In a far future with quantum communication and teleportation, something goes terribly wrong.
After 6 years apart, it’s time for 17-year-old Jessica to be reunited with her parents—but at the cost of her life on Earth, as instead of coming home, her parents are making her join them on their interstellar scientific mission on a distant, post-extinction–event world. The teleportation technology destroys the original body and prints a new one at the other end, but when Jessica wakes up expecting to be in orbit, it’s obvious things have gone horribly, violently, lethally awry. Readers explore the mystery as Jessica tries to solve it—and survive—in alternating “before” and “after” chapters.
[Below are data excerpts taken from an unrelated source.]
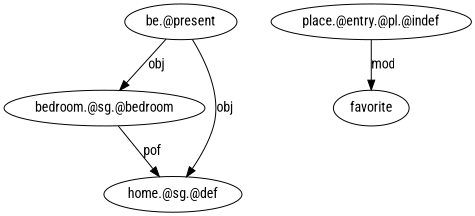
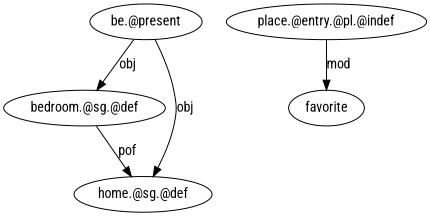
  digraph {
    fontname="Roboto Condensed"
    node [fontname="Roboto Condensed"]
    edge [fontname="Roboto Condensed"]
-   n1 [label="bedroom.@sg.@bedroom"]
+   n1 [label="bedroom.@sg.@def"]
    n2 [label="home.@sg.@def"]
    n3 [label="be.@present"]
    n4 [label="place.@entry.@pl.@indef"]
    n5 [label=favorite]
    n1 -> n2 [label=pof]
    n3 -> n1 [label=obj]
    n3 -> n2 [label=obj]
    n4 -> n5 [label=mod]
  }
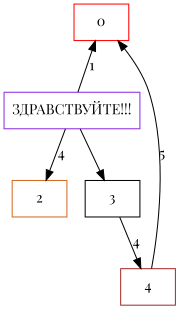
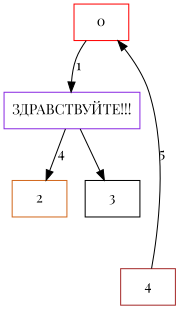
  digraph {
    fontname="Playfair Display"
    node [fontname="Playfair Display" shape=box]
    edge [fontname="Playfair Display"]
    0 [color=red]
    n2 [color=blueviolet label="ЗДРАВСТВУЙТЕ!!!"]
    2 [color=chocolate]
    3 [color=black]
    4 [color=brown]
-   n2 -> 0 [label=1]
+   0 -> n2 [label=1]
    n2 -> 2 [label=4]
    n2 -> 3
-   3 -> 4 [label=4]
    4 -> 0 [label=5]
  }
The dual timelines cover both what happened on the ship (deliciously ominous, considering readers know what’s coming) and her struggles on the strange planet as well as the physical and emotional implications of the disaster. The expertly juggled storyline nurtures a tension that blossoms into a palpable sense of dread as the downright spooky nature of the disaster is explored. Themes of identity hit hard, as they come with high stakes. The conclusion results in an open-ended yet satisfying stand-alone novel, though the future setting is well developed enough that readers will hope for more. Though some characters have names that signal ethnic diversity in the supporting cast, most lack physical descriptors and default to White.
An intense, read-in-one-sitting kind of ride.